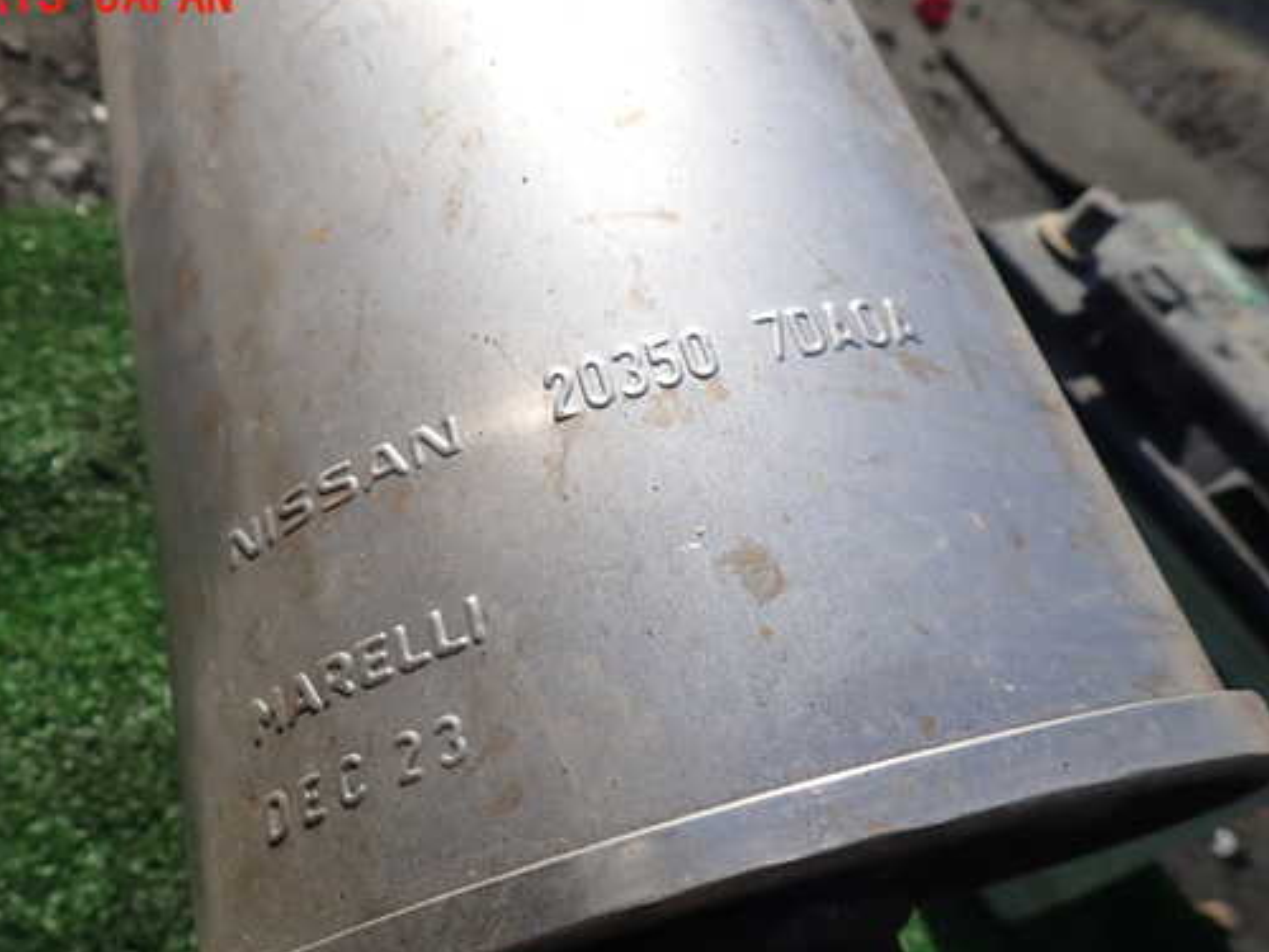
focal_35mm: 30
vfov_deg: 46.7
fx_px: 1100
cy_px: 536
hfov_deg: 59.6
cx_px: 533
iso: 100
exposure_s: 1/200
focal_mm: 4.5
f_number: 8
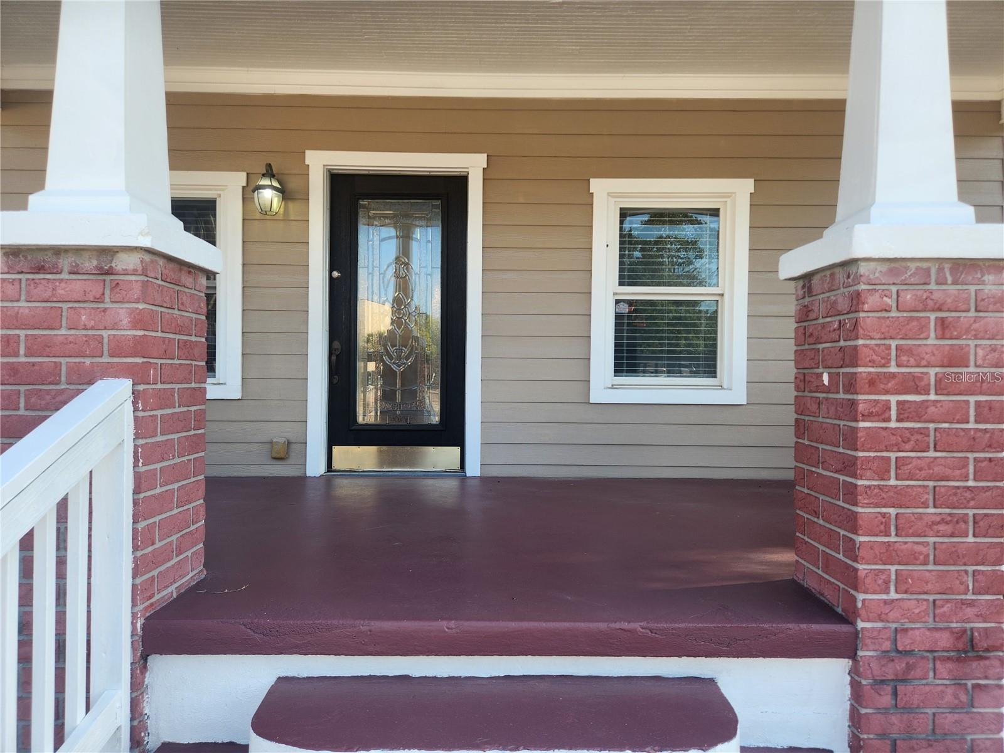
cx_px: 502
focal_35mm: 23
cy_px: 376
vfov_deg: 58.9
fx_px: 667
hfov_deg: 73.9
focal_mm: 5.4
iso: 20
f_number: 1.8
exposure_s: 1/238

■ What the task asks: Leaving out the pictures, output each line above exactly as it is.

■ Answer to this task:
focal_35mm: 30
vfov_deg: 46.7
fx_px: 1100
cy_px: 536
hfov_deg: 59.6
cx_px: 533
iso: 100
exposure_s: 1/200
focal_mm: 4.5
f_number: 8
cx_px: 502
focal_35mm: 23
cy_px: 376
vfov_deg: 58.9
fx_px: 667
hfov_deg: 73.9
focal_mm: 5.4
iso: 20
f_number: 1.8
exposure_s: 1/238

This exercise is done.